I don’t think I can grok what you’re asking.

If I wanted to make a texture available for both reading and writing on the CUDA side, I would just use a surface.

If I wanted to do this frame-by-frame, I would probably set up two surfaces and ping-pong between them.

Regardless of mechanism, the OpenGL<->CUDA handoff involves synchronization.

I don’t have technical details of surface creation (or texture object creation), beyond what is published. It may very well have an effect like cudaMalloc.

  • Surface object and texture object creation requires an array.
  • Using CUDA after OpenGL calls requires mapping the resource.
  • Mapping the resource always produces a different array.

Therefore, it seems impossible to create only two surface objects for ping-pong before the rendering loop if I understand correctly.

It is not a problem that mapping the resource has GPU-GPU synchronization (i.e. OpenGL shaders and CUDA dispatches). My concern is whether calling the mapping function on the host side will have CPU-GPU synchronization like waiting all the CUDA dispatches already issued regardless of CUstream passed.

Yes, you need to create the surface object each time you map the resource (acquire the CUDA array) from the OpenGL side. That is part of the hand-off from OpenGL to CUDA. That has synchronization.
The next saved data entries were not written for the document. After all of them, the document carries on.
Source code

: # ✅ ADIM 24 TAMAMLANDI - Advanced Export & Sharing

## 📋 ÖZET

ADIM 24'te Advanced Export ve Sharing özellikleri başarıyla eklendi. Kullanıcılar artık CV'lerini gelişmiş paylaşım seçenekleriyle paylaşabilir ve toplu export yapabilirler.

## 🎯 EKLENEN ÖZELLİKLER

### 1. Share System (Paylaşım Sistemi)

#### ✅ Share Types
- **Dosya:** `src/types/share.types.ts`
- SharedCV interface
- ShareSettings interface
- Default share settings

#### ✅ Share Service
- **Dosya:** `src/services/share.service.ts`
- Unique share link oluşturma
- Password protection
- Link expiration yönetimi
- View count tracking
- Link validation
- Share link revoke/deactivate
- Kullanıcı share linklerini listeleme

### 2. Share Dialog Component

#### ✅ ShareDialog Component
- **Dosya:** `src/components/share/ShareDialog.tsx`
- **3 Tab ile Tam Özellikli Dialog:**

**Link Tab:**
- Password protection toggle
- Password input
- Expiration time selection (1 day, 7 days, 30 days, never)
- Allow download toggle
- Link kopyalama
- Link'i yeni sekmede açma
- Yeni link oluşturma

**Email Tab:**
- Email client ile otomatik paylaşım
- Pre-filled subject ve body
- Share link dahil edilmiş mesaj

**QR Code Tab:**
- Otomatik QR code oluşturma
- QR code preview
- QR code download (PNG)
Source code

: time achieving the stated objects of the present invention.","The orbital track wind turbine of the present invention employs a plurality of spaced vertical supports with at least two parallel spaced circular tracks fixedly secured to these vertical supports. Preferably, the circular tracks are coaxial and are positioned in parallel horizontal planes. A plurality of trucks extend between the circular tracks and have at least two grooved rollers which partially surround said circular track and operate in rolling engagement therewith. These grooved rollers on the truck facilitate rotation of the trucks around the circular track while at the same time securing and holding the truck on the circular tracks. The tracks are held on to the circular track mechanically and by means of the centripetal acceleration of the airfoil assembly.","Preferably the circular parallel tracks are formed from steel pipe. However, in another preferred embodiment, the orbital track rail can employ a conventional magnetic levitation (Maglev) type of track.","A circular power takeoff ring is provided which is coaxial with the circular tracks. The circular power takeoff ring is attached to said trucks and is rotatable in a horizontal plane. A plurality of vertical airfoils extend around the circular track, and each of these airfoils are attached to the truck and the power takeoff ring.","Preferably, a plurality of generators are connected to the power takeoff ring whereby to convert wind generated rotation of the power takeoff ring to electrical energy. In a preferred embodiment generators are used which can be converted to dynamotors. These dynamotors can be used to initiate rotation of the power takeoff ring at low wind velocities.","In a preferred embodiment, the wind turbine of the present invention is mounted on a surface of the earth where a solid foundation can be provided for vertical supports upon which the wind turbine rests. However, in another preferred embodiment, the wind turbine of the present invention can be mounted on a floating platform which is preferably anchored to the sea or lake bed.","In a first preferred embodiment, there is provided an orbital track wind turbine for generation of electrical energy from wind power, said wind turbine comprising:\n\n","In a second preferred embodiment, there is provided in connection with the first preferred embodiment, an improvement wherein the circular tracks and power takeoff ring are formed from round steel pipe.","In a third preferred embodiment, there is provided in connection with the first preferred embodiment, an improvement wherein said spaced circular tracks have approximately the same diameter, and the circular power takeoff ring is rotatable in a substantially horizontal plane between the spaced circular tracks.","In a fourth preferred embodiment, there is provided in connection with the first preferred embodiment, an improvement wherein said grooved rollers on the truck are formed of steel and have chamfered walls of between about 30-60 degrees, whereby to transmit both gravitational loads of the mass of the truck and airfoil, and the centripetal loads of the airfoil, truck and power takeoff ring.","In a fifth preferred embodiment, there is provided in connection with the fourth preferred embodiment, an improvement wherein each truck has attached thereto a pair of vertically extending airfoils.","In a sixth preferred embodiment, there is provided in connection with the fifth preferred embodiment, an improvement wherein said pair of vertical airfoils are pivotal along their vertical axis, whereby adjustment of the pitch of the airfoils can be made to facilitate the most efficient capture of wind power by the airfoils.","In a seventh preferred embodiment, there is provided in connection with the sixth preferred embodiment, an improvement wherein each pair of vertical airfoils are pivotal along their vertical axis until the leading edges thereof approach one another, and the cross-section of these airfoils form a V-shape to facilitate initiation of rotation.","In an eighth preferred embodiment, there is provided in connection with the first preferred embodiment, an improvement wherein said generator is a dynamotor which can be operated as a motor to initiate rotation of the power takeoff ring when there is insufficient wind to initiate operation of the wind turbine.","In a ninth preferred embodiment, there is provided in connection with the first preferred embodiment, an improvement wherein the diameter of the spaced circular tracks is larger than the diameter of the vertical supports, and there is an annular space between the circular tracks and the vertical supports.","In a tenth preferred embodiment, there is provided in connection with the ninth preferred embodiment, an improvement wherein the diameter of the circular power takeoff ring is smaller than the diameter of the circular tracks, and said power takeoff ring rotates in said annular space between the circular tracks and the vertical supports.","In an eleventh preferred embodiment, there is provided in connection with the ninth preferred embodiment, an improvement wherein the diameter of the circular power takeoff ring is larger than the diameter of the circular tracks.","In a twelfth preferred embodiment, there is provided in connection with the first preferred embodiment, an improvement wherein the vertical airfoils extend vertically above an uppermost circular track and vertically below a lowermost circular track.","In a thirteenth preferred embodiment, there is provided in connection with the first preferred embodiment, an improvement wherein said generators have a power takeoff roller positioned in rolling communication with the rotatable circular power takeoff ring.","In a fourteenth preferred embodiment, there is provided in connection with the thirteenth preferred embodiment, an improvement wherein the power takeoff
I’m not aware, for example, that calling cudaCreateSurfaceObject has its own synchronizing effect (like cudaDeviceSynchronize()) but it may.

From what I can tell, cudaCreateSurfaceObject doesn’t seem to synchronize the CPU thread against pending GPU work:

$ cat t2023.cu

// Includes, system
#include <stdlib.h>
#include <stdio.h>
#include <string.h>
#include <math.h>

// Includes CUDA
#include <cuda_runtime.h>

// Utilities and timing functions
#include <helper_functions.h>    // includes cuda.h and cuda_runtime_api.h

// CUDA helper functions
#include <helper_cuda.h>         // helper functions for CUDA error check
#include <time.h>
#include <sys/time.h>
#define USECPSEC 1000000ULL

unsigned long long dtime_usec(unsigned long long start=0){

  timeval tv;
  gettimeofday(&tv, 0);
  return ((tv.tv_sec*USECPSEC)+tv.tv_usec)-start;
}
#define DELAY_CYCLES 10000000000ULL
__global__ void delay_kernel(unsigned long long delay){
  unsigned long long start = clock64();
  while (clock64() < (start+delay));
}

int main(){
    int width = 1024;
    int height = 1024;
    unsigned long long start = dtime_usec(0);
    // Allocate array and copy image data
    cudaChannelFormatDesc channelDesc =
        cudaCreateChannelDesc(32, 0, 0, 0, cudaChannelFormatKindFloat);
    cudaArray *cuArray;
    checkCudaErrors(cudaMallocArray(&cuArray,
                                    &channelDesc,
                                    width,
                                    height,
                                    cudaArraySurfaceLoadStore));

    dim3 dimBlock(8, 8, 1);
    dim3 dimGrid(width / dimBlock.x, height / dimBlock.y, 1);

    cudaSurfaceObject_t outputSurface;
    cudaResourceDesc    surfRes;
    memset(&surfRes, 0, sizeof(cudaResourceDesc));
    surfRes.resType = cudaResourceTypeArray;
    surfRes.res.array.array = cuArray;
    delay_kernel<<<1,1>>>(DELAY_CYCLES);
    checkCudaErrors(cudaCreateSurfaceObject(&outputSurface, &surfRes));
    unsigned long long dk = dtime_usec(start);
    printf("surface object creation completed at: %lu\n", dk);
    checkCudaErrors(cudaDeviceSynchronize());
    unsigned long long ds = dtime_usec(start);
    printf("kernel completed at: %lu\n", ds);

    checkCudaErrors(cudaFreeArray(cuArray));
}
$ nvcc -o t2023 t2023.cu -I/usr/local/cuda/samples/common/inc
$ ./t2023
surface object creation completed at: 323261
kernel completed at: 7558553
$

CUDA 11.4, Tesla V100, driver 470.57.02, CentOS 7

What would seem logical to me is that the mapping function synchronizes on OpenGL pending work, and the unmapping function synchronizes on CUDA pending work, but I haven’t checked that out. You might be able to use a methodology similar to above to answer that.

Thanks for the code.

I’ll try a similar measurement on my side.

Let me mark this issue as resolved.

This topic was automatically closed 14 days after the last reply. New replies are no longer allowed.